Not for me personally, no. Although I believe slow heart rate is a hypo symptom. For the tingling in the roof of the mouth, I would want my B12 tested. And yours is low, so that could be the cause of that.

farranccc
farranccc in reply to greygoose

That is what the endo said about low heart rate but he also said that a low TSH is a hyper symptom.

This is confusing stuff!

greygoose
greygoose in reply to farranccc

Well, yes, I suppose that's one way of describing it. But, there are other reasons for having a low TSH. To be hyper, you also have to have FT4/3 well over-range. So, when you get a situation like that, you do other tests to confirm or refute the hypothesis. And, those other tests are the antibody tests. The problem is, when making a diagnosis, some endos like to skip some of the steps and end up giving people the wrong medication.

farranccc
farranccc in reply to greygoose

What are the main other reasons for a low TSH? Especially if antibodies and FT4/3 are within range?

I worry that people are holding something back. Is there anything ‘nasty’ that can cause it?

greygoose
greygoose in reply to farranccc

Well, IF antibodies are in range, one would have to go with the pituitary theory. And, there are tests for that, if he cares to do them - but most endo prefer to hypothesis and 'suspect' things.

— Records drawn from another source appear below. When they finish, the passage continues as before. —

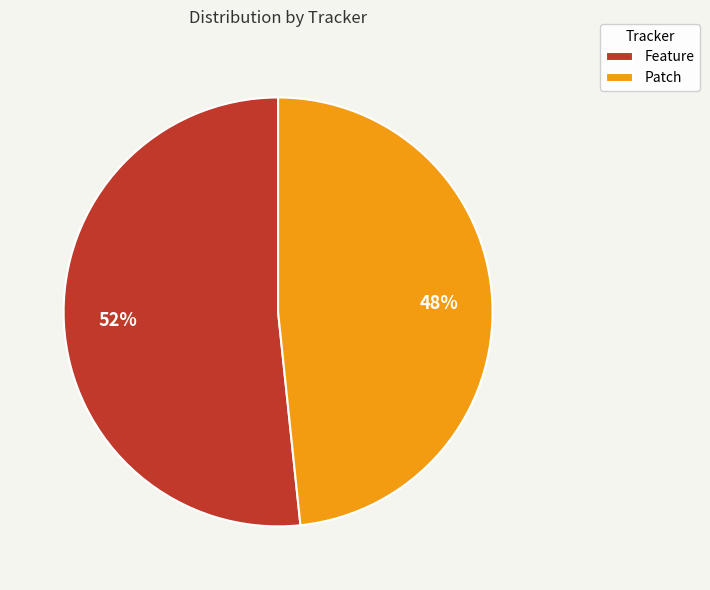

Which slice is the largest?

Feature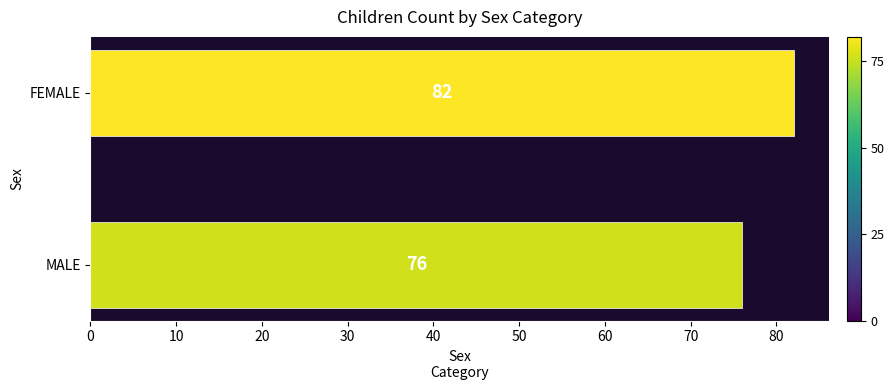

What is the ratio of the value at MALE to the value at FEMALE?

0.9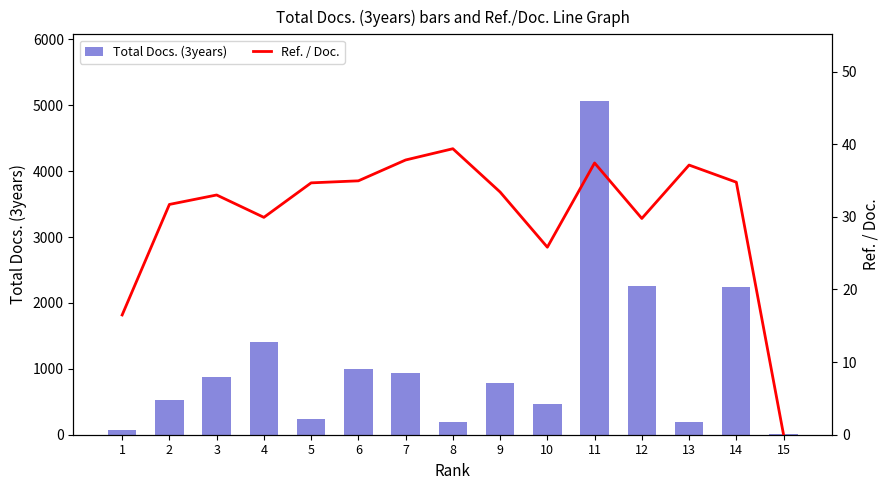

List the series in order of their peak value, lowest first.

Ref. / Doc., Total Docs. (3years)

But, certainly Hashi's could be the reason for a suppressed TSH, as could Grave's.

farranccc
farranccc in reply to greygoose

Hmmm pituitary doesn’t sound good if that is the cause. What would be the required test?

From what I have read it is usual that any pituitary tumour is non-cancerous but different and sometimes dangerous to treat?

greygoose
greygoose in reply to farranccc

Yes, a pituitary tumour is normally benign. But, it doesn't have to be a tumour. Have you had any sort of bang to the head? Or heavy bleeding/hemorrhaging?

The pituitary produces a lot of other hormones besides the TSH. So, he should test a couple of those, do an ACTH and/or a pituitary scan.

Anyway, as I said before, I think that if it were the pituitary, the Frees would be lower. My money is on Hashi's.